(Page-level text extractions)
-=-=-=-=-
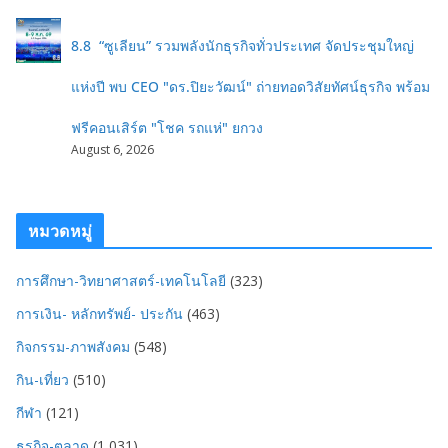
8.8 “ซูเลียน” รวมพลังนักธุรกิจทั่วประเทศ จัดประชุมใหญ่
แห่งปี พบ CEO "ดร.ปิยะวัฒน์" ถ่ายทอดวิสัยทัศน์ธุรกิจ พร้อม
ฟรีคอนเสิร์ต "โชค รถแห่" ยกวง
August 6, 2026
หมวดหมู่
การศึกษา-วิทยาศาสตร์-เทคโนโลยี
(323)
การเงิน- หลักทรัพย์- ประกัน
(463)
กิจกรรม-ภาพสังคม
(548)
กิน-เที่ยว
(510)
กีฬา
(121)
ธุรกิจ-ตลาด
(1,031)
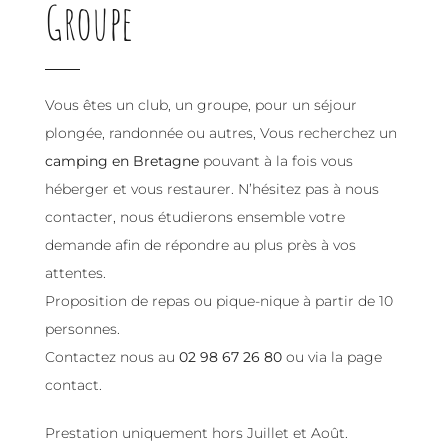
Groupe
Vous êtes un club, un groupe, pour un séjour
plongée, randonnée ou autres, Vous recherchez un
camping en Bretagne
pouvant à la fois vous
héberger et vous restaurer. N’hésitez pas à nous
contacter, nous étudierons ensemble votre
demande afin de répondre au plus près à vos
attentes.
Proposition de repas ou pique-nique à partir de 10
personnes.
Contactez nous au
02 98 67 26 80
ou via la page
contact.
Prestation uniquement hors Juillet et Août.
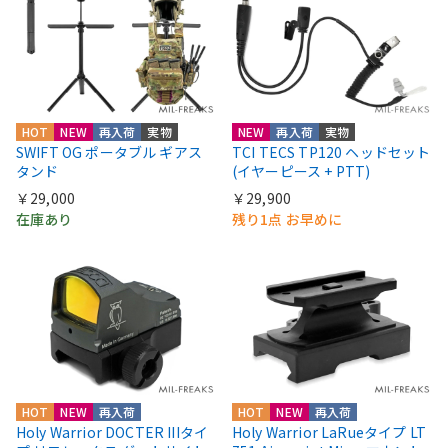
HOT
NEW
再入荷
実物
NEW
再入荷
実物
SWIFT OG ポータブル ギアス
TCI TECS TP120 ヘッドセット
タンド
(イヤーピース + PTT)
￥29,000
￥29,900
在庫あり
残り1点 お早めに
HOT
NEW
再入荷
HOT
NEW
再入荷
Holy Warrior DOCTER IIIタイ
Holy Warrior LaRueタイプ LT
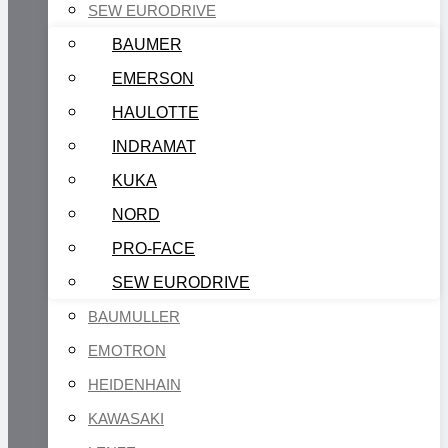
SEW EURODRIVE
BAUMER
EMERSON
HAULOTTE
INDRAMAT
KUKA
NORD
PRO-FACE
SEW EURODRIVE
BAUMULLER
EMOTRON
HEIDENHAIN
KAWASAKI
-=-=-=-=-
Exercise instructions
Each line of the data above needs to be retyped as it is, without any picture.

Completed exercise
8.8 “ซูเลียน” รวมพลังนักธุรกิจทั่วประเทศ จัดประชุมใหญ่
แห่งปี พบ CEO "ดร.ปิยะวัฒน์" ถ่ายทอดวิสัยทัศน์ธุรกิจ พร้อม
ฟรีคอนเสิร์ต "โชค รถแห่" ยกวง
August 6, 2026
หมวดหมู่
การศึกษา-วิทยาศาสตร์-เทคโนโลยี
(323)
การเงิน- หลักทรัพย์- ประกัน
(463)
กิจกรรม-ภาพสังคม
(548)
กิน-เที่ยว
(510)
กีฬา
(121)
ธุรกิจ-ตลาด
(1,031)
Groupe
Vous êtes un club, un groupe, pour un séjour
plongée, randonnée ou autres, Vous recherchez un
camping en Bretagne
pouvant à la fois vous
héberger et vous restaurer. N’hésitez pas à nous
contacter, nous étudierons ensemble votre
demande afin de répondre au plus près à vos
attentes.
Proposition de repas ou pique-nique à partir de 10
personnes.
Contactez nous au
02 98 67 26 80
ou via la page
contact.
Prestation uniquement hors Juillet et Août.
HOT
NEW
再入荷
実物
NEW
再入荷
実物
SWIFT OG ポータブル ギアス
TCI TECS TP120 ヘッドセット
タンド
(イヤーピース + PTT)
￥29,000
￥29,900
在庫あり
残り1点 お早めに
HOT
NEW
再入荷
HOT
NEW
再入荷
Holy Warrior DOCTER IIIタイ
Holy Warrior LaRueタイプ LT
SEW EURODRIVE
BAUMER
EMERSON
HAULOTTE
INDRAMAT
KUKA
NORD
PRO-FACE
SEW EURODRIVE
BAUMULLER
EMOTRON
HEIDENHAIN
KAWASAKI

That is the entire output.